What you have to do: Find how many lines in the listing below include the word "depth". Give that number only.

(Beginning of Task material)

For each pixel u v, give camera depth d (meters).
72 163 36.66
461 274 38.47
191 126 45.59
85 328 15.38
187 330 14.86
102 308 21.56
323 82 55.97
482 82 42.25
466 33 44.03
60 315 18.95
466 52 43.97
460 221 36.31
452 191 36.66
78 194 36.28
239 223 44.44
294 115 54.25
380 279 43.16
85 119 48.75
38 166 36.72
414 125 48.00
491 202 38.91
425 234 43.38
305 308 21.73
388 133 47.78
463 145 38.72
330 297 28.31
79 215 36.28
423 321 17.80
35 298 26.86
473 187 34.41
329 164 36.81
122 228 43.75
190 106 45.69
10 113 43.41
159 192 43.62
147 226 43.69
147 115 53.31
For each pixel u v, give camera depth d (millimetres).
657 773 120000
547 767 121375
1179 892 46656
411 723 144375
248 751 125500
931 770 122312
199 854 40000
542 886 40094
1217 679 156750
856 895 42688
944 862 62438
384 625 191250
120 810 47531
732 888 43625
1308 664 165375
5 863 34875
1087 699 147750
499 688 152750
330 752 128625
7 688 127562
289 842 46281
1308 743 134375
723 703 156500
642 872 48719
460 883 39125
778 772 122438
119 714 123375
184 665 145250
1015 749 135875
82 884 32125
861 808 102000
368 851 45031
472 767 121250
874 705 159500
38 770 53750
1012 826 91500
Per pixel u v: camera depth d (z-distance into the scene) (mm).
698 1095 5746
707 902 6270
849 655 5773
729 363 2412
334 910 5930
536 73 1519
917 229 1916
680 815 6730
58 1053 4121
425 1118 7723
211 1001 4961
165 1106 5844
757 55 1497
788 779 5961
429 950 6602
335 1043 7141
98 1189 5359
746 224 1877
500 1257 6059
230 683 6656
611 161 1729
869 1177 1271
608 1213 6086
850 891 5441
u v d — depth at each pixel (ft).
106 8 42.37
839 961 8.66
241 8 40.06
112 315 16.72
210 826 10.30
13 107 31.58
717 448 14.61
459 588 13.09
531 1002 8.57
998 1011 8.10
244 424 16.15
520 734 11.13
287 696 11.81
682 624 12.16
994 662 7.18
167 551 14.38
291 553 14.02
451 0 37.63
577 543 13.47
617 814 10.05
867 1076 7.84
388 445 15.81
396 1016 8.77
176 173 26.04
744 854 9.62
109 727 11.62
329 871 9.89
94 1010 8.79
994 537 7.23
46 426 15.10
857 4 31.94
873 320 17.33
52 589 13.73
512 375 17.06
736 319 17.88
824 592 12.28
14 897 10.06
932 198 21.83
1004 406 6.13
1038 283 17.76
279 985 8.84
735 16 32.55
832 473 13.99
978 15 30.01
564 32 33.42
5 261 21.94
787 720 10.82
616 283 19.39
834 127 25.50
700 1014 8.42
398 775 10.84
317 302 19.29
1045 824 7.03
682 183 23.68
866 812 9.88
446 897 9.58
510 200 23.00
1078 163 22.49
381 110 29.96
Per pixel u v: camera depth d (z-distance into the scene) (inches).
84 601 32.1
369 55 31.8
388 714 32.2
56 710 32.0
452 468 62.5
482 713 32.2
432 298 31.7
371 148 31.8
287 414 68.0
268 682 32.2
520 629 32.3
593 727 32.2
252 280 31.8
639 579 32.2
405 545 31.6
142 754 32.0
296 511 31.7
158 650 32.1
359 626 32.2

(End of Task material)

Your solution: 5